::: Documento fuente

Esperó algún gesto de reconocimiento, pero lo único que consiguió fue ser
nombrado desde 1932 representante oficial en las ferias del libro de Buenos
Aires, ciudad que significaba ya desde la gira de conferencias de 1931
organizada por los Amigos del Arte, el encuentro definitivo con la escritora
argentina Luisa Sofovich, separada y madre de un hijo. De vuelta a Madrid junto
a ella padeció, como antaño en su relación con Colombine, la hostilidad social intransigente ante el
desprecio de las normas convencionales. Además de los chismorreos y,
seguramente otra vez, la “mirada torva de los porteros”, padeció también la
saña de la prensa más conservadora, entre ella, la revista Razón y Fe. Publicó biografías, destacando la de Goya por la
identificación evidente de su espíritu con el del rebelde pintor. En el Almanaque literario de Cruz
y Raya de 1934
(reproducido en Automoribundia) reprochaba a la República haber recompensado a
burgueses “orondos”, indiferentes y sin mérito alguno. El último grito del ramonismo en plenitud sería la novela Policéfalo y Señora (1932). Con el abandono, en 1934 de su más
famosa casa, el “torreón”, de la calle Velázquez, marcada más que nunca por sus
obsesivos estamparios- fotomontajes dedicados a mantener la “intensidad de la
presión metafórica” y su mudanza a la calle Villanueva, se cerró la época
madrileña de Ramón.
Literariamente hablando, 1935 se
salvó con Los muertos, las
muertas y otras fantasmagorías. Como
observación final a la época descrita conviene señalar que Ramón, fiel a su
independencia y libertad de criterios, se desprendió desde el primer momento de
cualquier atadura social. En El
libro mudo había declarado
haberse muerto “civilmente” y mantuvo para siempre esta automarginación ante
todo lo que no fuera el mundo de la creación artística. Declaró ser sólo
“literato” y renunció desde el primer momento al ejercicio de la abogacía,
rechazando después tanto el puesto de secretario particular ofrecido por
Canalejas como heredar el acta de diputado del padre; al recibir del ministro
Indalecio Prieto un destino de oficial técnico en la Fiscalía del Tribunal
Supremo, en lugar de seguir (teóricamente) como auxiliar pidió la excedencia,
que le fue denegada: cesante hasta 1931 consiguió la excedencia definitiva en
1933. En textos posteriores confesó que sólo anhelaba encontrar la “voz del
silencio” y gozar del “espectáculo de la vida” ya que la vida “es todo, menos
lección de cátedra”.

::::::
::: Datos brutos

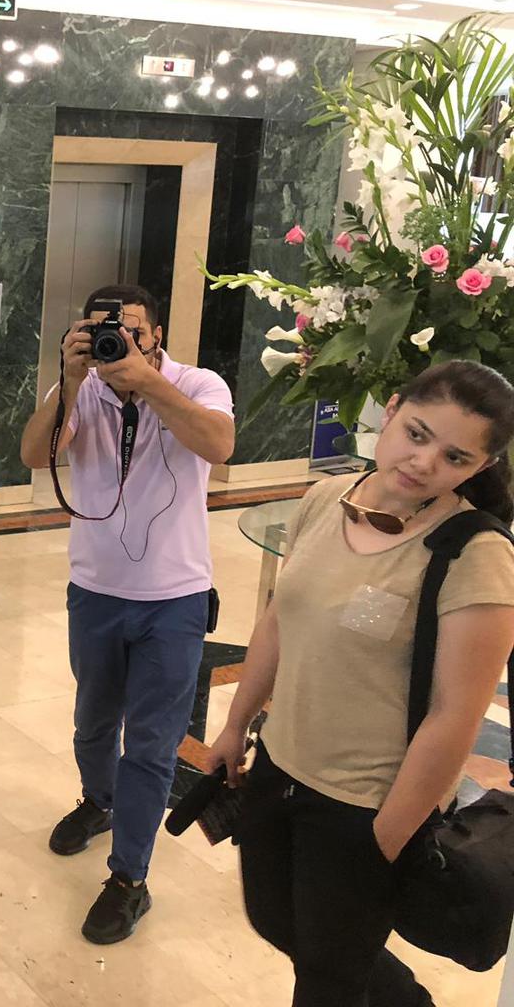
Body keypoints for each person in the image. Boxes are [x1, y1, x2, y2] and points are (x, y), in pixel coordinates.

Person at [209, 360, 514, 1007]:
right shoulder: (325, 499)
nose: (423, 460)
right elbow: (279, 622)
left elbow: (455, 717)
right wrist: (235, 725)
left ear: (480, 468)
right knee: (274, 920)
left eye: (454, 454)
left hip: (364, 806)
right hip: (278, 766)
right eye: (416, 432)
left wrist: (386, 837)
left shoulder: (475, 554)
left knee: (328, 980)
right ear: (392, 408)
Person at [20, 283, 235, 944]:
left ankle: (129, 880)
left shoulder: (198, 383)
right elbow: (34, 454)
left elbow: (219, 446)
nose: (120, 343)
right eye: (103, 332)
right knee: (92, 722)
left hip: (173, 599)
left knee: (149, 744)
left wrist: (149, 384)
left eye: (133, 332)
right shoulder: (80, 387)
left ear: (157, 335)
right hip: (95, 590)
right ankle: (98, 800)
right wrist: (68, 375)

::::::
::: Datos brutos

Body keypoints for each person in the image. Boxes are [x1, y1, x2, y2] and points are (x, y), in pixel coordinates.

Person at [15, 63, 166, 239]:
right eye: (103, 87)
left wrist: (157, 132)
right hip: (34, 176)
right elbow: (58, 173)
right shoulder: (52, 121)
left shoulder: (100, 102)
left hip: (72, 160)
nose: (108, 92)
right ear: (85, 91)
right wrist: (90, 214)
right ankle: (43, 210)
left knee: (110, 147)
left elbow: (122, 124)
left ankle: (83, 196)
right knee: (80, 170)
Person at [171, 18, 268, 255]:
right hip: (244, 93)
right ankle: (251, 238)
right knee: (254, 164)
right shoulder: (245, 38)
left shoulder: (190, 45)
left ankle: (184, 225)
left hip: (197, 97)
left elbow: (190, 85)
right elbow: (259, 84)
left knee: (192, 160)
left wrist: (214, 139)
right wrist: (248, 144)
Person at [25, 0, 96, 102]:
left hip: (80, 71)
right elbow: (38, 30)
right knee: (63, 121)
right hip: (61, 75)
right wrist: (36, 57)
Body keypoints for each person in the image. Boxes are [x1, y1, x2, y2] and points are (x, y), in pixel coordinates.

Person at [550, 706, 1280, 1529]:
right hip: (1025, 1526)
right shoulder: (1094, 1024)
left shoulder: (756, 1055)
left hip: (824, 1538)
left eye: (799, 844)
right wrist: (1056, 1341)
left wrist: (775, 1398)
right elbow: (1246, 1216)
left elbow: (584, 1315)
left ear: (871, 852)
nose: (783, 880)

::::::

Enumere todas las personas que menciona por su nombre el texto sobre Ramón, excluido el propio Ramón. Los registros no son necesarios para resolver la tarea.

Respuesta
Luisa Sofovich, Colombine, Goya, Canalejas, Indalecio Prieto